__Exercise aim__. Among the records, find the lines that hold the string "電話番号" and return them.

__Provided data__.

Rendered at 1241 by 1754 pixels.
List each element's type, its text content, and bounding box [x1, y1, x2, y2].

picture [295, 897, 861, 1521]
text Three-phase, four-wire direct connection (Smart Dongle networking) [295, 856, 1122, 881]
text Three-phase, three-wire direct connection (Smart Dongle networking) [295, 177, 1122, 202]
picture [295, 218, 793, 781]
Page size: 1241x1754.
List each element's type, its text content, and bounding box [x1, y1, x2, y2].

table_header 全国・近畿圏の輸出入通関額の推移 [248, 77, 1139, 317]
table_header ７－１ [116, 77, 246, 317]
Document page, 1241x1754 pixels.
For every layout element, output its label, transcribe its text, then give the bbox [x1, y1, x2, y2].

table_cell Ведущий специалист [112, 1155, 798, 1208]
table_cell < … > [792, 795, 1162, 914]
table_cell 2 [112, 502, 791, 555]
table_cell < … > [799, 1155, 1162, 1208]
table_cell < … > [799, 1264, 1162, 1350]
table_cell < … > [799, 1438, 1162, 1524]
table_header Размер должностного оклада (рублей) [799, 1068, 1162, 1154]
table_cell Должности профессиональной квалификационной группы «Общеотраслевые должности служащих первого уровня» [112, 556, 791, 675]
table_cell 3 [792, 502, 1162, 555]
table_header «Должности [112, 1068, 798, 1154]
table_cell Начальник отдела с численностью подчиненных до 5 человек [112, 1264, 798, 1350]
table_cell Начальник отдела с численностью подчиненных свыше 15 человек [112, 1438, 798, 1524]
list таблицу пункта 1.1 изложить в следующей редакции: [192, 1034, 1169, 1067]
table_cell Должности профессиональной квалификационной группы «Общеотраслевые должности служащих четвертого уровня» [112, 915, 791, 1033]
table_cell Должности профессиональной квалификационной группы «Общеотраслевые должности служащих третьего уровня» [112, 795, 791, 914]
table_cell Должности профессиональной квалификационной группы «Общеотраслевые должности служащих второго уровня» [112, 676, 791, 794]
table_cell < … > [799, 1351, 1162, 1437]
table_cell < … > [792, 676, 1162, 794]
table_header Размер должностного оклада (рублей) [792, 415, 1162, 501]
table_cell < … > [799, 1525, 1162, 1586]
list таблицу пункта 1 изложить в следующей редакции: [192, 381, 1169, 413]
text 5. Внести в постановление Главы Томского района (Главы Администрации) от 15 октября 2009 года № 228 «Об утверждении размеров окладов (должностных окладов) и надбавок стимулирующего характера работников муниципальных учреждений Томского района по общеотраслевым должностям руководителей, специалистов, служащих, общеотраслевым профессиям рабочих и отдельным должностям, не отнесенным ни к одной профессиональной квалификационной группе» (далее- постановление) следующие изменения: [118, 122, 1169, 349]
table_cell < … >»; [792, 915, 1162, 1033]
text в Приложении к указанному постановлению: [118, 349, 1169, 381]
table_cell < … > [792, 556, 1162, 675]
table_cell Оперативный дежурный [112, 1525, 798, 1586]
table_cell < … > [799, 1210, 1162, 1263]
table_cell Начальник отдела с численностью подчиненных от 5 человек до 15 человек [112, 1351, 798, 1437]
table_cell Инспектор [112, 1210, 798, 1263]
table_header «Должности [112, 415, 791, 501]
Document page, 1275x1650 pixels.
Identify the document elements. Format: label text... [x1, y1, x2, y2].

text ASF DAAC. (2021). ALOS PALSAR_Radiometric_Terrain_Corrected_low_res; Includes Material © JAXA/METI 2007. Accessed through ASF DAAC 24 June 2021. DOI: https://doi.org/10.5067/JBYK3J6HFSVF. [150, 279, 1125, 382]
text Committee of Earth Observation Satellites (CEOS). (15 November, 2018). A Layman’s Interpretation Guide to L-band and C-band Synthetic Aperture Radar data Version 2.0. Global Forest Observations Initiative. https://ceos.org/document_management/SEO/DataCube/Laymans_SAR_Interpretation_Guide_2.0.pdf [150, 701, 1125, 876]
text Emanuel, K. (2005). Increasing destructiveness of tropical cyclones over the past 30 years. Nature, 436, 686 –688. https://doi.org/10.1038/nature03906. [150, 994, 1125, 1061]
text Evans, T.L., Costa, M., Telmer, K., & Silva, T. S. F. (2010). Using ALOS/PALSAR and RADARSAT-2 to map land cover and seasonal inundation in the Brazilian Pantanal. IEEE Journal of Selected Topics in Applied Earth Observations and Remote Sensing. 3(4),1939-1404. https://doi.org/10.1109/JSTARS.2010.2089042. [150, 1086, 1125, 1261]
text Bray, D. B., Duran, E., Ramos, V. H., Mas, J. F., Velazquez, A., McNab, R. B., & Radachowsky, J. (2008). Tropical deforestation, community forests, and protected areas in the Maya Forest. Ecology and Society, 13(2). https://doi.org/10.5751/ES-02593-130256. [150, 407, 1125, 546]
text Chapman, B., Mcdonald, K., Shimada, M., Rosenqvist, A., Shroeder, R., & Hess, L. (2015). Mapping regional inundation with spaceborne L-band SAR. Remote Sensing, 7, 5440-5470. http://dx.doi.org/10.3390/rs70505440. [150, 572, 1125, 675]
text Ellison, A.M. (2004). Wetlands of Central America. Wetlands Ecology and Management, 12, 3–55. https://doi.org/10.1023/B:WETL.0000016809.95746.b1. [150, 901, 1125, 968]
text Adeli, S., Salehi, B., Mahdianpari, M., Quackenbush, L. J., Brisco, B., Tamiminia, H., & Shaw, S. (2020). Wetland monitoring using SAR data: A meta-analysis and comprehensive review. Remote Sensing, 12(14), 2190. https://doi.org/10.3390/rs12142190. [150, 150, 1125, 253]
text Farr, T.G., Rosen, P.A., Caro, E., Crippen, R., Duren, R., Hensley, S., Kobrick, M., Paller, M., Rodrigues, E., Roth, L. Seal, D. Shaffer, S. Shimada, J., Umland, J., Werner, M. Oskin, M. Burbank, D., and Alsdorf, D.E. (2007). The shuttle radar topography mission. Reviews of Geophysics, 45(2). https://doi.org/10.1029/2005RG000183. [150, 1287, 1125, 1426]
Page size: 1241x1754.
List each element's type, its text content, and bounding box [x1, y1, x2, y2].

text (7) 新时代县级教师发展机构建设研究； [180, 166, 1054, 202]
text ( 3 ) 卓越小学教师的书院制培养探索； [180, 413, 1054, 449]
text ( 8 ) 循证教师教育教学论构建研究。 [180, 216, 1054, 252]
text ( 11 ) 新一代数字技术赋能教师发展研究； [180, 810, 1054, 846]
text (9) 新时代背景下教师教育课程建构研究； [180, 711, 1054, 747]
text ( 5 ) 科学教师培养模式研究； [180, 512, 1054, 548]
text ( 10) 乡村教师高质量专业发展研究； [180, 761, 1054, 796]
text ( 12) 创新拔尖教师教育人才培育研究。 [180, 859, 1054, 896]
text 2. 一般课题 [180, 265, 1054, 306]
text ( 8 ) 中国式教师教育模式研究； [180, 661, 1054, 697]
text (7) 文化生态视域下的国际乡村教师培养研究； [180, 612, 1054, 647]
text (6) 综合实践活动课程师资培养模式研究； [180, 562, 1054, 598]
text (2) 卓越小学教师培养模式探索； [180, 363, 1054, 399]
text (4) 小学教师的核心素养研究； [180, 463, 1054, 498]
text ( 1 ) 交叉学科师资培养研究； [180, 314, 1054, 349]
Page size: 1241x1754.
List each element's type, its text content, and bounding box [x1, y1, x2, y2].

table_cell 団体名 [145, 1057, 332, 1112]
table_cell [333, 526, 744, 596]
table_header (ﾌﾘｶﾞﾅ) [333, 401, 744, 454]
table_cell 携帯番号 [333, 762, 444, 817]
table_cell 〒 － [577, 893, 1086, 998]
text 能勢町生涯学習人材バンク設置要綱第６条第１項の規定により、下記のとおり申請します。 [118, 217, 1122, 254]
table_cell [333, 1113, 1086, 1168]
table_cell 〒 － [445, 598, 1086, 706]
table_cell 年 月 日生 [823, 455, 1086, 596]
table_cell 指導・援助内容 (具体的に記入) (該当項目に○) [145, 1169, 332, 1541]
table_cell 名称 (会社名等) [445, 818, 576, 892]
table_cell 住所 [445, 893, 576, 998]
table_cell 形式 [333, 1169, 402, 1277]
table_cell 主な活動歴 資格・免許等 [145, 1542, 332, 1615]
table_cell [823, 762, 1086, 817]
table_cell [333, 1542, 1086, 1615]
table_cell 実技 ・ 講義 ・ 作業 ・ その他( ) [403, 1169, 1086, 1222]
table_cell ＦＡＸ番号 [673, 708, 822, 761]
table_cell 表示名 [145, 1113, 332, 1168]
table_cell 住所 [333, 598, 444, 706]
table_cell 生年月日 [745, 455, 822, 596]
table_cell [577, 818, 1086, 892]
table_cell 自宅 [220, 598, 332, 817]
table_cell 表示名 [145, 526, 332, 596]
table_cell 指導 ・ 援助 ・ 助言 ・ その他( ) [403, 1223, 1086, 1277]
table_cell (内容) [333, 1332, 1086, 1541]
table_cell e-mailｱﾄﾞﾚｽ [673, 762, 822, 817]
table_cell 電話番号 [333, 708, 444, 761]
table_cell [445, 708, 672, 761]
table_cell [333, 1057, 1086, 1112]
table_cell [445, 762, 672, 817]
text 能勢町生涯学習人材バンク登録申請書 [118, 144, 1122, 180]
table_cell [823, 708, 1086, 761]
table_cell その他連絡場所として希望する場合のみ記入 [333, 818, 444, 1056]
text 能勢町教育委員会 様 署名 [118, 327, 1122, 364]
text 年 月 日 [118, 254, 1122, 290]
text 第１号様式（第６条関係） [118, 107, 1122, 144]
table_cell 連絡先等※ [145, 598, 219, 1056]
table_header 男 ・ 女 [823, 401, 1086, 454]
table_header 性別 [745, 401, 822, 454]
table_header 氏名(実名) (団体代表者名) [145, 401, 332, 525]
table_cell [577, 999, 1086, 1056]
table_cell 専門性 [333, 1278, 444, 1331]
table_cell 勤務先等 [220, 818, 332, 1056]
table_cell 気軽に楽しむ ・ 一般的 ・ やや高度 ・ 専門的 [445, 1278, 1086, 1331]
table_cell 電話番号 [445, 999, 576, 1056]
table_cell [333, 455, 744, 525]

__Solution to the problem__.
table_cell 電話番号 [333, 708, 444, 761]
table_cell 電話番号 [445, 999, 576, 1056]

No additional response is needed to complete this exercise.